=== EXERCISE DESCRIPTION ===
Among the entries below, only the lines starting at the one with "cells reveal medium" and ending at the one with "a protein reveals", both included, are to be printed exactly.

=== DATA SHOWN ===
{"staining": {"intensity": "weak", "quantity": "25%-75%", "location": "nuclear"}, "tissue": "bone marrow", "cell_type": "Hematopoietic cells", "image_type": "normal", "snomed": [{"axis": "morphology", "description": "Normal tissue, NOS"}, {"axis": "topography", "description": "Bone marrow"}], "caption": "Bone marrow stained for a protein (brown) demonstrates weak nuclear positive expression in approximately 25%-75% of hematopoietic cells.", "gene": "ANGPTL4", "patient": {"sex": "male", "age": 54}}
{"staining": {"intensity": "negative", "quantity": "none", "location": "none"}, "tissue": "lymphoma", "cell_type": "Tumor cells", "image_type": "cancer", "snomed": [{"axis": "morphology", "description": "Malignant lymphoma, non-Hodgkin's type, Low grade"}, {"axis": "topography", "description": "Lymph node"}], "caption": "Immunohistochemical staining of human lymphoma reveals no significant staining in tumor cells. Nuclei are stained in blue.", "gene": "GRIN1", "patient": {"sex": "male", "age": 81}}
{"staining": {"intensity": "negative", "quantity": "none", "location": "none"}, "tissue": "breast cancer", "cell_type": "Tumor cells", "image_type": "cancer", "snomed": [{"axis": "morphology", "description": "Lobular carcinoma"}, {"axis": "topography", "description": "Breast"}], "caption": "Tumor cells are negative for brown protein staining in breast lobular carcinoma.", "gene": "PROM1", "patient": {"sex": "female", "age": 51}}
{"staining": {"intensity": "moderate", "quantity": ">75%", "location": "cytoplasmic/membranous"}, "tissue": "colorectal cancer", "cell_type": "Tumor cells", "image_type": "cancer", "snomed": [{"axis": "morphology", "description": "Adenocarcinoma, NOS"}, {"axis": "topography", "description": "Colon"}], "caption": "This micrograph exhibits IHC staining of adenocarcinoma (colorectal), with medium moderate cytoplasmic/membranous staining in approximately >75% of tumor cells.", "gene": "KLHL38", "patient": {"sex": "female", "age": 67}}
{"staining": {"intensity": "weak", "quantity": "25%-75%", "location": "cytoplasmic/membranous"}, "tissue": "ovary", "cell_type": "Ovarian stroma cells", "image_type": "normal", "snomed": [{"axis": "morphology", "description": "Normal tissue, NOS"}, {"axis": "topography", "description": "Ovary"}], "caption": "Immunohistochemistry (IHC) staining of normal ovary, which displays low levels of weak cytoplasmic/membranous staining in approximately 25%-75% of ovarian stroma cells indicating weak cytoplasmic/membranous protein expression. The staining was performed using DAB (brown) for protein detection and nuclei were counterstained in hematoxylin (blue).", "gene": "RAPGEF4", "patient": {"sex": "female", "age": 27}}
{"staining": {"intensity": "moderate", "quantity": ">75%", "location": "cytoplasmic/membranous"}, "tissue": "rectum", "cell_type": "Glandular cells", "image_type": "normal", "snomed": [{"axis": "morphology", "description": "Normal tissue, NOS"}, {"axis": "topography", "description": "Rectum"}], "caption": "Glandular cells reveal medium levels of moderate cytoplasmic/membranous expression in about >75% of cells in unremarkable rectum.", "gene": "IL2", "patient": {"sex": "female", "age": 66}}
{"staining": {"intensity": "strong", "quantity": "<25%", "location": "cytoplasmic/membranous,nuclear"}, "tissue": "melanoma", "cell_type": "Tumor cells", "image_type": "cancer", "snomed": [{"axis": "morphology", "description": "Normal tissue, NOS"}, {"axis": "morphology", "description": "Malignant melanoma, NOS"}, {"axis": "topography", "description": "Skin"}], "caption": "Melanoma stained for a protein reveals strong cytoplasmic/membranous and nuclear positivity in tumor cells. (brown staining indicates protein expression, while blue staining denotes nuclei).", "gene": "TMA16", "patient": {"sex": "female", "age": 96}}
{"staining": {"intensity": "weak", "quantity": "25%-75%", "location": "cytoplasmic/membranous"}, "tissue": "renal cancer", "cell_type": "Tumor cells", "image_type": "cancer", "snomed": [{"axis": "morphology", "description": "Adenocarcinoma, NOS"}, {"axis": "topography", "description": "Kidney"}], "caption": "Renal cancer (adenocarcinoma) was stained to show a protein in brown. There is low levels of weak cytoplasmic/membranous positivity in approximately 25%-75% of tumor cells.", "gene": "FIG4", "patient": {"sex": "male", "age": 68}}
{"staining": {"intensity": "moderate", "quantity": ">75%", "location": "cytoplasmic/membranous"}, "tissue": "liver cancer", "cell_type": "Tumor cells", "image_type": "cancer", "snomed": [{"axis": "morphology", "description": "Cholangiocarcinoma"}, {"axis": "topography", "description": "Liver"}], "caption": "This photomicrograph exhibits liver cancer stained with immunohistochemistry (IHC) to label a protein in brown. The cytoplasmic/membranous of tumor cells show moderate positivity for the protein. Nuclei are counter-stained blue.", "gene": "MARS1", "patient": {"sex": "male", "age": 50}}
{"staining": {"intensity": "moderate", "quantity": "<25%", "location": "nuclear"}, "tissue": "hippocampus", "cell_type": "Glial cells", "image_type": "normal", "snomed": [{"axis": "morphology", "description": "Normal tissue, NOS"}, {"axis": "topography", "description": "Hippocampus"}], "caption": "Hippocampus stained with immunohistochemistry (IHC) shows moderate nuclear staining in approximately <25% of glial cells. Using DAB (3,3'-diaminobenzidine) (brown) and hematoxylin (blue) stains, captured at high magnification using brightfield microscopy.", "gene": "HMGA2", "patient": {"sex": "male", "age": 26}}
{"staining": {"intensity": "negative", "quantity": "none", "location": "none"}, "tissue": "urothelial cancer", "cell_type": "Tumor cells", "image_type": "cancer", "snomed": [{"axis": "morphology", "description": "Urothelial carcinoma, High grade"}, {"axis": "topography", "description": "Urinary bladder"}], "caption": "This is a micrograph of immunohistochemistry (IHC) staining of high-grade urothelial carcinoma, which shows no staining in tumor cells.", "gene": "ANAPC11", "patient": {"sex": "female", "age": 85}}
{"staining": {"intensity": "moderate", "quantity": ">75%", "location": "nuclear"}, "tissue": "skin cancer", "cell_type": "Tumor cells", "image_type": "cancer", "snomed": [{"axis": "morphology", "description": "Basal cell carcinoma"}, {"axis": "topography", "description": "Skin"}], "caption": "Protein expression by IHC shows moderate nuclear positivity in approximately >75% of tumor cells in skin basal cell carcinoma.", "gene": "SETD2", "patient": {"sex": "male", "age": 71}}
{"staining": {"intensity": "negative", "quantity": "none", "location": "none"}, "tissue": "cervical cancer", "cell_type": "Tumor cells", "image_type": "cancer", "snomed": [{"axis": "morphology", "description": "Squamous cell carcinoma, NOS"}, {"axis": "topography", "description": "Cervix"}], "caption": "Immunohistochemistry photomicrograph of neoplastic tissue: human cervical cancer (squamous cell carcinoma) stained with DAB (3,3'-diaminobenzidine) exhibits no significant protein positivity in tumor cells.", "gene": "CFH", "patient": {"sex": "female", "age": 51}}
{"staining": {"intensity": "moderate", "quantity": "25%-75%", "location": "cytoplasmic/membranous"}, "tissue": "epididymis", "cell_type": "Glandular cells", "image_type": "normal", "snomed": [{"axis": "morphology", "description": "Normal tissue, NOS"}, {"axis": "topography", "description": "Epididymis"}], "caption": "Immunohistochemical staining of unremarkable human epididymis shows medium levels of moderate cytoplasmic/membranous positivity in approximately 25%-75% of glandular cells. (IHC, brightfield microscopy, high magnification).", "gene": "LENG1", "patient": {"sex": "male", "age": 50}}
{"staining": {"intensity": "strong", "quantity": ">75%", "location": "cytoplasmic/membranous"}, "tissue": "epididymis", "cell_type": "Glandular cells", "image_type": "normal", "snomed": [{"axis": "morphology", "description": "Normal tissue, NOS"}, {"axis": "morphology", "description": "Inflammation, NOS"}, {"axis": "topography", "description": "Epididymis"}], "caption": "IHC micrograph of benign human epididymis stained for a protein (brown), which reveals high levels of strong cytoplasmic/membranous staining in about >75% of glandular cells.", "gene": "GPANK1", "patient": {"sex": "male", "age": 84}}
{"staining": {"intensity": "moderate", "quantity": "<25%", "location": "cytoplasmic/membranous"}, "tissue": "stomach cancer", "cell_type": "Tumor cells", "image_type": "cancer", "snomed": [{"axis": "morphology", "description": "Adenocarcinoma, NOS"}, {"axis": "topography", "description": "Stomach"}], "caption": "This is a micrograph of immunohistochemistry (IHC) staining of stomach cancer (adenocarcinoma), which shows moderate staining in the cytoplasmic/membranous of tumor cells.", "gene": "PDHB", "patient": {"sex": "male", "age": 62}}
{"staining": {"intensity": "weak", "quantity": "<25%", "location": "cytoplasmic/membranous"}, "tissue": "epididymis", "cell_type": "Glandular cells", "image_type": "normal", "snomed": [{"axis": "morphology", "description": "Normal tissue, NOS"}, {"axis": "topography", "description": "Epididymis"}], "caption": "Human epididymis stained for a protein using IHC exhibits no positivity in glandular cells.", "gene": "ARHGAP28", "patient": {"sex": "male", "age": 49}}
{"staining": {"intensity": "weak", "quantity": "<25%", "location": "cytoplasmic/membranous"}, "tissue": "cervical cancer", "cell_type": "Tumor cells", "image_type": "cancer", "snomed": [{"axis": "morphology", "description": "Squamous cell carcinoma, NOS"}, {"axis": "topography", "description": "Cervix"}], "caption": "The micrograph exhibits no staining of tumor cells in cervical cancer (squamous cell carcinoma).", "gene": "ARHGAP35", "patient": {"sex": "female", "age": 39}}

=== TASK ANSWER ===
{"staining": {"intensity": "moderate", "quantity": ">75%", "location": "cytoplasmic/membranous"}, "tissue": "rectum", "cell_type": "Glandular cells", "image_type": "normal", "snomed": [{"axis": "morphology", "description": "Normal tissue, NOS"}, {"axis": "topography", "description": "Rectum"}], "caption": "Glandular cells reveal medium levels of moderate cytoplasmic/membranous expression in about >75% of cells in unremarkable rectum.", "gene": "IL2", "patient": {"sex": "female", "age": 66}}
{"staining": {"intensity": "strong", "quantity": "<25%", "location": "cytoplasmic/membranous,nuclear"}, "tissue": "melanoma", "cell_type": "Tumor cells", "image_type": "cancer", "snomed": [{"axis": "morphology", "description": "Normal tissue, NOS"}, {"axis": "morphology", "description": "Malignant melanoma, NOS"}, {"axis": "topography", "description": "Skin"}], "caption": "Melanoma stained for a protein reveals strong cytoplasmic/membranous and nuclear positivity in tumor cells. (brown staining indicates protein expression, while blue staining denotes nuclei).", "gene": "TMA16", "patient": {"sex": "female", "age": 96}}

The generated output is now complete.